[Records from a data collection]
★ ★ ★ ★ ★

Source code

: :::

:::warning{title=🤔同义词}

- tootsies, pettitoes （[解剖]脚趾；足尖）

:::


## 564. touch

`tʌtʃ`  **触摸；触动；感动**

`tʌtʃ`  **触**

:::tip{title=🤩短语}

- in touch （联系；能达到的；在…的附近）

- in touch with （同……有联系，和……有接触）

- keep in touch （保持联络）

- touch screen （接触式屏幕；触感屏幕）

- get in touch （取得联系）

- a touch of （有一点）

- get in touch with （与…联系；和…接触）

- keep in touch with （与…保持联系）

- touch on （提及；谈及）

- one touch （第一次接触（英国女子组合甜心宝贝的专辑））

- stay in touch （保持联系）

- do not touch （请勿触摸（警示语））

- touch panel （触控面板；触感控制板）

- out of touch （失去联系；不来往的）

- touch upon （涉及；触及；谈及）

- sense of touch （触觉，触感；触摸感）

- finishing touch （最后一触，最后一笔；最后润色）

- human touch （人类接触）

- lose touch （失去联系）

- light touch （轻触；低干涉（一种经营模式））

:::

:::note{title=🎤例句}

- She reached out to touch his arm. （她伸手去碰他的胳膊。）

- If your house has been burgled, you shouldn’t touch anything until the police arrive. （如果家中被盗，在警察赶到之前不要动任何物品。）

★ ★ ★ ★ ★

To do: Which lines hold the word "with"? Return all of them from the records above.

Task solution:
- in touch with （同……有联系，和……有接触）
- get in touch with （与…联系；和…接触）
- keep in touch with （与…保持联系）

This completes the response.